Le général devenu premier président américain, ou du moins Ron Carnegie qui a enfilé son costume, faisait partie des centaines de personnes venues assister, dans une atmosphère festive, à l’arrivée du trois-mâts aux premières heures d’un jour grisâtre, avec coups de canons, musiques militaires, feux d’artifice et hymnes nationaux.
Partie le 18 avril de l’île d’Aix, la frégate a entamé avec la petite ville historique un périple qui doit la conduire le long de la côte est des Etats-Unis pour onze étapes dans les hauts lieux de la Révolution, Boston, Philadelphie, avant une douzième escale au Canada.

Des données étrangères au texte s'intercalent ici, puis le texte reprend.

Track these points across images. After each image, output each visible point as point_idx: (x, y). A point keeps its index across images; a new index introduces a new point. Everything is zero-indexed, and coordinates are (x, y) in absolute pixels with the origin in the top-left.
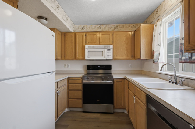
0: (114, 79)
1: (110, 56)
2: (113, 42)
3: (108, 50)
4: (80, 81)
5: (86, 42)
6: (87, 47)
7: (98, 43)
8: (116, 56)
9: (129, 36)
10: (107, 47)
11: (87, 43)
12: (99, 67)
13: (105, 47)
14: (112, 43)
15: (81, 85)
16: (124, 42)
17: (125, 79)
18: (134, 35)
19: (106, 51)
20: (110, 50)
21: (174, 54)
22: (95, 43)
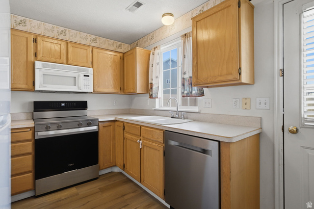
0: (100, 123)
1: (88, 86)
2: (92, 63)
3: (85, 76)
4: (29, 135)
5: (36, 55)
6: (38, 64)
7: (65, 62)
8: (98, 87)
9: (116, 59)
10: (84, 71)
11: (39, 57)
12: (63, 105)
13: (79, 70)
14: (91, 66)
15: (31, 143)
16: (110, 66)
17: (115, 121)
18: (123, 59)
19: (81, 77)
20: (88, 76)
21: (170, 89)
22: (58, 60)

L’apothéose est prévue en baie de New York, où “L’Hermione” sera escortée par des centaines de bateaux pour la grande parade du 4 juillet, jour de l’Indépendance américaine, sous le regard de la statue de la Liberté.
A Yorktown, charmante bourgade de maisons historiques de bois ou de briques, une cérémonie officielle a célébré l’amitié entre les deux pays. “Nous sommes aujourd’hui plus forts grâce à cette amitié”, a lancé le gouverneur de Virginie Terry McAuliffe, devant une assistance composée aussi bien de personnages en costumes d’époque que de responsables, notamment militaires, français et américains.

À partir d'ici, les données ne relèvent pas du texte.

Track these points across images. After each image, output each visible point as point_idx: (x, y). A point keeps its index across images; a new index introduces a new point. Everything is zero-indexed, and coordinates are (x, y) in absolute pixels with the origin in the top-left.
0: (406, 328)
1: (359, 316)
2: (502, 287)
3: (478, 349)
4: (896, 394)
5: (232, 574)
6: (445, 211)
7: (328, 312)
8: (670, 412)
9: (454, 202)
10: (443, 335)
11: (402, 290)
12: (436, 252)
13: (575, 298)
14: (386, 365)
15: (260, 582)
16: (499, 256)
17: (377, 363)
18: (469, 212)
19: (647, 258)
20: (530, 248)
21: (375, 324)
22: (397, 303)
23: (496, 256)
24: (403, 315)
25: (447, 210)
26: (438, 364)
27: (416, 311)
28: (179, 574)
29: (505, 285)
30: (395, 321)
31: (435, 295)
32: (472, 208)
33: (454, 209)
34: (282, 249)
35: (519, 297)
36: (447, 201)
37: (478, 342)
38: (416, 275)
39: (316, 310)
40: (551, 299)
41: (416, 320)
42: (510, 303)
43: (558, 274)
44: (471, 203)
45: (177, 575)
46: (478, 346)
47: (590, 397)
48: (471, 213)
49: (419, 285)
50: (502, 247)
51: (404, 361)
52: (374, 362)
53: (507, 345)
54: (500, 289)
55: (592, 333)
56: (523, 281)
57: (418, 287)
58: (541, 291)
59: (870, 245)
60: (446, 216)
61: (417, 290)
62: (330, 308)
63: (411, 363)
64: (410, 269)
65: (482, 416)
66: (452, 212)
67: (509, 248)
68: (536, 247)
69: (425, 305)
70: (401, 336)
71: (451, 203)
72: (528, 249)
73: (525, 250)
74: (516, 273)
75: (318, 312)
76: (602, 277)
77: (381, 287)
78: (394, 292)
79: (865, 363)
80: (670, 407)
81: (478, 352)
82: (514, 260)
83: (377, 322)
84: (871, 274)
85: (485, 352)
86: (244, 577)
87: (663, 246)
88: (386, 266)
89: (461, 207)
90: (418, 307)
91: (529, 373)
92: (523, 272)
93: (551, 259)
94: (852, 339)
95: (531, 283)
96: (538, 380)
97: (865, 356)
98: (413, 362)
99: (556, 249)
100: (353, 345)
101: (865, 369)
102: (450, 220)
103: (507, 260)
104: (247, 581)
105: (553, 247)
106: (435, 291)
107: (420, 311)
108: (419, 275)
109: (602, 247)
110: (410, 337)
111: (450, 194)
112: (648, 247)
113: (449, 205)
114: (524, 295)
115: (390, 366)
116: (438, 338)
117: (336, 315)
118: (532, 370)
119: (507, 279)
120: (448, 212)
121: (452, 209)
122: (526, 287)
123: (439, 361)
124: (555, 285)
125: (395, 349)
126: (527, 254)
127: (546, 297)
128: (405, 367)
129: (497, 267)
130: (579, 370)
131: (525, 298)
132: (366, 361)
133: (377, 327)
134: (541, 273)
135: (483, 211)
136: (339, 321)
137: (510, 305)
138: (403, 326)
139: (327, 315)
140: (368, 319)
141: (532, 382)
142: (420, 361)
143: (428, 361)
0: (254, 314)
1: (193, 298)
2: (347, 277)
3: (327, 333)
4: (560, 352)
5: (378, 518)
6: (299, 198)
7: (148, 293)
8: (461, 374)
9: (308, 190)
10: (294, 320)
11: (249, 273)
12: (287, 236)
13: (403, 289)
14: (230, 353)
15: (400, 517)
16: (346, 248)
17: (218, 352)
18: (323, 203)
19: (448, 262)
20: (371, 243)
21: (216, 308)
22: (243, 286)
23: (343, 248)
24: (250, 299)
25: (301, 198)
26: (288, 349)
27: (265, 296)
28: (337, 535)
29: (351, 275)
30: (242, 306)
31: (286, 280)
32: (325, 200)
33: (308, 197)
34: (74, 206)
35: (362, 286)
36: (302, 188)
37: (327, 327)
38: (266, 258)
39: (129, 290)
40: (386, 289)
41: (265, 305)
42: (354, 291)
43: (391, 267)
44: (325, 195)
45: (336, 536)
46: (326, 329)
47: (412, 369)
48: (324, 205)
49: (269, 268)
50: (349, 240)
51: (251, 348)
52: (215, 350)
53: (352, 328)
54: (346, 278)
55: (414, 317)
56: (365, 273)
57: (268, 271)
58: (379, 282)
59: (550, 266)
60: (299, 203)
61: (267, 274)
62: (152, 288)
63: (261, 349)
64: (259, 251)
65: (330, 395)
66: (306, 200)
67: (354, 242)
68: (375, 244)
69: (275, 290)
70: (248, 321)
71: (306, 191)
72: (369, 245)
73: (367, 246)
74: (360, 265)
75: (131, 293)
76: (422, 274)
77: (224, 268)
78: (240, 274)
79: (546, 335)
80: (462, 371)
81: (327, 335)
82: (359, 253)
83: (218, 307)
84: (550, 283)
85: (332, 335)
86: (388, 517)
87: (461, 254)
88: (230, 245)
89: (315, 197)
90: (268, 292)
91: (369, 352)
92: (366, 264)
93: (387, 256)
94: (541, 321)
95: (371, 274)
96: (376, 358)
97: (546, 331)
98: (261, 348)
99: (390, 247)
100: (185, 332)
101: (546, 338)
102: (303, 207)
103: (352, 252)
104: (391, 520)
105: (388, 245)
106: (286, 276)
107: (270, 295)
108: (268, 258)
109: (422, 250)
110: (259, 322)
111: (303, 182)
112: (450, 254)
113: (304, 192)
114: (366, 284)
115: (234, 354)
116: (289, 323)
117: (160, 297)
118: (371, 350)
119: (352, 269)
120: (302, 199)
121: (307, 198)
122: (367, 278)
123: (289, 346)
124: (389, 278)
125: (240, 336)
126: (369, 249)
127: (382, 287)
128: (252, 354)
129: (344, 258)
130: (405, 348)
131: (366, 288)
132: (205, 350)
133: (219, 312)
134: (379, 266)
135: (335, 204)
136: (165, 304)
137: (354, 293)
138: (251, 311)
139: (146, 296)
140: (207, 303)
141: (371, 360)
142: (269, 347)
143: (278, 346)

Une alliance qui “n’a jamais failli”
Avant de lui offrir un exemplaire d’une gravure de la déclaration des droits de l’homme, la ministre française de l’Ecologie Ségolène Royal a rappelé, en anglais, “le moment crucial pour notre alliance” de l’arrivée de “L’Hermione” venue en 1780 apporter le soutien de la France aux insurgés contre l’Angleterre. “Cette alliance n’a jamais failli”, a-t-elle ajouté.
Aux premières heures de la matinée, enveloppée d’un brouillard qui la rendait plus belle, la frégate a tiré 21 coups de canon pour annoncer son arrivée dans le port, avant d’être elle-même saluée par une canonnade sur terre. Avec force “Hip Hip Hip hourrah”, l’équipage a ensuite régalé les badauds de chansons de marins avant que ne descende de l’échelle de coupée un jeune La Fayette, qui a souhaité “Bienvenue” en français à George Washington. “Je lui ai ensuite fait visiter le bateau”, a indiqué Gilbert du Motier, marquis de La Fayette (1757-1834), alias Tristan Emerit, 25 ans, gabier sur le bateau.

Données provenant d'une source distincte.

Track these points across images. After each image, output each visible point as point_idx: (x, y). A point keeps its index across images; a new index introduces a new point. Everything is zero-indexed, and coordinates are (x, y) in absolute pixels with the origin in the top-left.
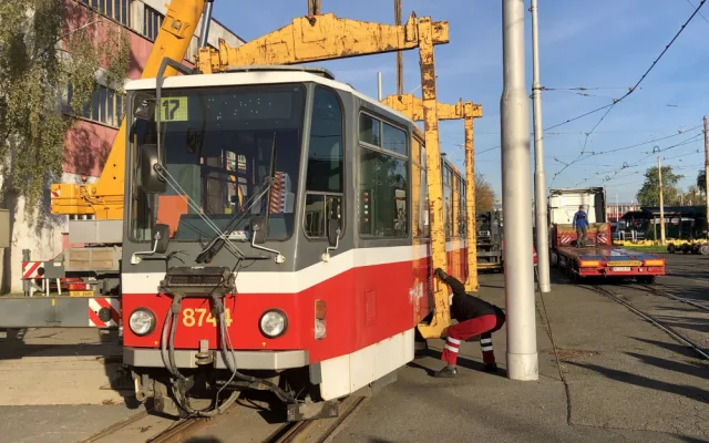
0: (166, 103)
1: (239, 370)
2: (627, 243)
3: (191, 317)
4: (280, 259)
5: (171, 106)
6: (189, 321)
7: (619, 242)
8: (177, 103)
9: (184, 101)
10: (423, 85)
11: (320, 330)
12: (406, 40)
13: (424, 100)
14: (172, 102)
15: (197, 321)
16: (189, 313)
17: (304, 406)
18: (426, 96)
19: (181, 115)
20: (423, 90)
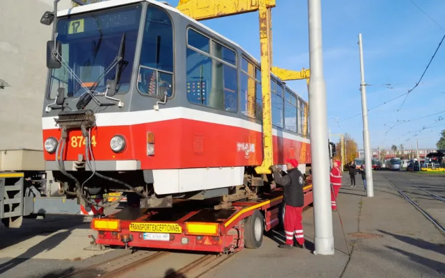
0: (73, 24)
1: (98, 172)
2: (429, 170)
3: (75, 141)
4: (120, 104)
5: (76, 25)
6: (74, 144)
7: (425, 169)
8: (79, 23)
9: (82, 21)
10: (260, 30)
11: (150, 150)
12: (252, 6)
13: (261, 38)
14: (77, 23)
15: (78, 144)
16: (74, 139)
17: (151, 200)
18: (262, 36)
19: (81, 29)
20: (260, 33)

Le capitaine Yann Cariou était aussi ravi de l’accueil “très chaleureux” réservé par les Américains. “Ils sont émus de voir ce navire qui, au départ, a été aux ordres du Congrès du Massachusetts”, a-t-il dit. La traversée de l’Atlantique à une vitesse moyenne de 6,2 noeuds (10 km/h) “s’est bien passée, malgré des vents plus faibles que prévu. C’est un excellent navire. Il se comporte tout le temps parfaitement. A l’occasion d’un coup de vent, le navire s’est montré à la hauteur, et l’équipage aussi”. “Ca fait 18 ans que j’attends ce moment. C’est un grand moment d’émotion”, a confié Brigitte van den Hove-Smith, franco-américaine et présidente de l’association Friends of the Hermione pour la Floride.
“Magnifique frégate”
“C’est un jour tellement merveilleux. Nous n’oublierons jamais la France sans laquelle nous ne serions pas les Etats-Unis”, a confié Catherine Camillucci, la soixantaine, venue de la ville voisine de Gloucester. Quant au bateau, “il est magnifique”, a confié John Broadwater, un archéologue marin à la retraite.
Un dépôt de gerbe a célébré le souvenir de la déterminante bataille de Yorktown. La ville, à l’embouchure de la baie de Chesapeake, a été le théâtre de la déroute anglaise en octobre 1781 face aux insurgés américains commandés par George Washington, aidés de La Fayette, du comte de Rochambeau et de l’escadre de l’amiral de Grasse.
Trois jours de festivités sont prévus dans la ville, avec visites du bateau et de multiples événements. “L’Hermione”, qui fait 65 mètres de longueur, a été reconstruite à Rochefort à l’identique du bateau du marquis qui a coulé en 1793, au cours d’un chantier titanesque qui a duré 17 ans. L’association Les Amis de l’Hermione-Lafayette en Amérique a aidé à lever un quart des 4,5 millions de dollars du coût du voyage.